Jawaji Dadaji’s training at the American Mission Press had spanned over a decade after which he joined the Times of India Press and moved subsequently in 1862 to the newly established Indu Prakash Press. After another short stint at the Oriental Printing Press where he continued his typefounding work, Jawaji embarked on his own venture in 1864. The consequent technical mastery and proficiency demonstrated in Nirnaya Sagar’s typefounding thus derived from what was an extensive and wide-ranging experience in the field. The foundry introduced the ‘akhand’ system of composition which made use of overhanging elements extending from the body of the type – a method that reduced the complications introduced by the ‘degree’ system (i.e. large number of metal sorts that had to be tied together in a forme) by consolidating the components and retaining a simpler full body composition of the type. What A.K. Priolkar has called the ‘veritable revolution in the art of printing and type-casting’ brought about by Nirnaya Sagar consisted not only of these technical innovations, but also of an aesthetic dimension that had previously been a marginal consideration in typographically produced books. The confluence of technical skill and an understanding of typographic detail relevant to Devanagari typesetting in Nirnaya Sagar’s publications represented a significant departure from the prevalent image of crude types and rudimentary text composition in Marathi. It can be argued that it was only after the establishment of Jawaji Dadaji’s typefoundry that the typographically composed book could present a serious challenge to the lithographed book in Devanagari script, as an alternative and expedient mode of production.

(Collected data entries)
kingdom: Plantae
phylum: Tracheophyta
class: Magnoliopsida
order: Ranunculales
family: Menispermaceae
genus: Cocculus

TASKS TO PERFORM:
- 1) In the passage on Jawaji Dadaji's typefoundry, in what year did he begin his own venture?
- 2) Carry on the passage on Jawaji Dadaji's typefoundry, starting after its last sentence.
This material has no connection to the passage on Jawaji Dadaji's typefoundry.

RESPONSE LIST:
- 1) 1864

- 2)
My research also revealed the materiality of book production was not an isolated or incidental aspect of Nirnaya Sagar’s approach – the conformity of method, embodied in the codex book and its typographic composition, can also be recognised in the catalogue of titles published by the Nirnaya Sagar Press. The first book printed at the Press was Garud Puran in Sanskrit – a revealing choice of genre situated midway between the religious and the popular. The Press also issued Hindu almanacs (panchang) and compendia of ritual worship as its earliest productions. However, the publication of ‘sacred books’, Vedic texts, and religious works were the foundations of Nirnaya Sagar’s work. Within Jawaji Dadaji’s lifetime, the Nirnaya Sagar Press published 193 books in Sanskrit, 228 in Marathi and 15 in Gujarati & Hindi. A descriptive bibliography of this phase of the Press is in preparation, I hope to make it available online on a dedicated webpage later this year.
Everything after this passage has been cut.